%%
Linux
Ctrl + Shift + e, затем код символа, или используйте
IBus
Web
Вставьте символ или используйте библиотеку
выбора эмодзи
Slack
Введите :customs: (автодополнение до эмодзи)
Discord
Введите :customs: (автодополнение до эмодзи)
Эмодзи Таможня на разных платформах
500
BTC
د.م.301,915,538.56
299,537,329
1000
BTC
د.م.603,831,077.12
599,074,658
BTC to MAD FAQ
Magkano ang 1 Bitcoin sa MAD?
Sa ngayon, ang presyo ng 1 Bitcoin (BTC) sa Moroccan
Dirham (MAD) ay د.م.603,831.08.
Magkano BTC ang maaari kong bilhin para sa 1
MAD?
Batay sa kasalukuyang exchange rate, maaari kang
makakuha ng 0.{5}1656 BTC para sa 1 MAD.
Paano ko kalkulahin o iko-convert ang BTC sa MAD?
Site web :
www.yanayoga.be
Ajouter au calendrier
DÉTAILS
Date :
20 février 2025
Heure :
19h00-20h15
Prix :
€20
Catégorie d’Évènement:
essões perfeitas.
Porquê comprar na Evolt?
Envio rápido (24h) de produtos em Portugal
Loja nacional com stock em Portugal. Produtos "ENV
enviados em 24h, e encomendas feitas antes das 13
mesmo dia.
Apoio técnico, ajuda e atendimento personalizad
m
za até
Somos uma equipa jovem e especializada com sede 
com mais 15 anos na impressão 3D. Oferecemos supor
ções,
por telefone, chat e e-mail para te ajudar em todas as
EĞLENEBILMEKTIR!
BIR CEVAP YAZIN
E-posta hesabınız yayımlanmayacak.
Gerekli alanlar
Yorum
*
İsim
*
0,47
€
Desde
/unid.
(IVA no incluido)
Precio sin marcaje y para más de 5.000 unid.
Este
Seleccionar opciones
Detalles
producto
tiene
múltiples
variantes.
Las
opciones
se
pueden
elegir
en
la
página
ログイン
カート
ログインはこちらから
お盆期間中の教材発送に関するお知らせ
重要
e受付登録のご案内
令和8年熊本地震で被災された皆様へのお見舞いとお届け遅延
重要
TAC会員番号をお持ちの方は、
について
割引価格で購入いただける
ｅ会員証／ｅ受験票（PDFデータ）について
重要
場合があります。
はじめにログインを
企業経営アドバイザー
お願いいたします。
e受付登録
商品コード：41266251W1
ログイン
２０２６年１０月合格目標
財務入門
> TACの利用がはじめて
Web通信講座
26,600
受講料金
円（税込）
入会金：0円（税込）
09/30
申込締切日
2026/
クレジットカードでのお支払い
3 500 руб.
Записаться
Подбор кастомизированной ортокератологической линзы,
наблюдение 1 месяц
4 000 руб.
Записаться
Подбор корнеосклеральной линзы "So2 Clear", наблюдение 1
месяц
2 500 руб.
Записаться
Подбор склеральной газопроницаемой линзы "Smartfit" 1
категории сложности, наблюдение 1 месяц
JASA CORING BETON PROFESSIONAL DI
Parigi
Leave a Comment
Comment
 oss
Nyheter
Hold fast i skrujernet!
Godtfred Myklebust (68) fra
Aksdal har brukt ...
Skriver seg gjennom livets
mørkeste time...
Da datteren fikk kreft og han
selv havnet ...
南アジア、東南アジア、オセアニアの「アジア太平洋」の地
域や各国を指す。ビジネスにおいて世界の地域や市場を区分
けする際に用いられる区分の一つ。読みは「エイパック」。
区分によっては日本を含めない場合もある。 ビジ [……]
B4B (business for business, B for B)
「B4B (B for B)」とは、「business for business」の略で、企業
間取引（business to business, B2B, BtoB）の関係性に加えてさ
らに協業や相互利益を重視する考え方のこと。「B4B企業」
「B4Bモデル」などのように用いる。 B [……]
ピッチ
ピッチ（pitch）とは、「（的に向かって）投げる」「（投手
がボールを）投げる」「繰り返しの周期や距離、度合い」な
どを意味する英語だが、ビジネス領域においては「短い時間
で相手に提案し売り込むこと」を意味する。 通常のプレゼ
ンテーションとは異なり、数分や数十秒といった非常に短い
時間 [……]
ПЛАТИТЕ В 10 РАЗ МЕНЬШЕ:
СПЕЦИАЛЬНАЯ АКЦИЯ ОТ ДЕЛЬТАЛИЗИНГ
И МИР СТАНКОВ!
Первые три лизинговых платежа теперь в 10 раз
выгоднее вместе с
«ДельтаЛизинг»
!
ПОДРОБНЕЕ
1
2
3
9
%%
▸ ASSIGNED TASK
Please state how many lines in the data contain the word "используйте", giving only that number.

▸ ANSWER BELOW
2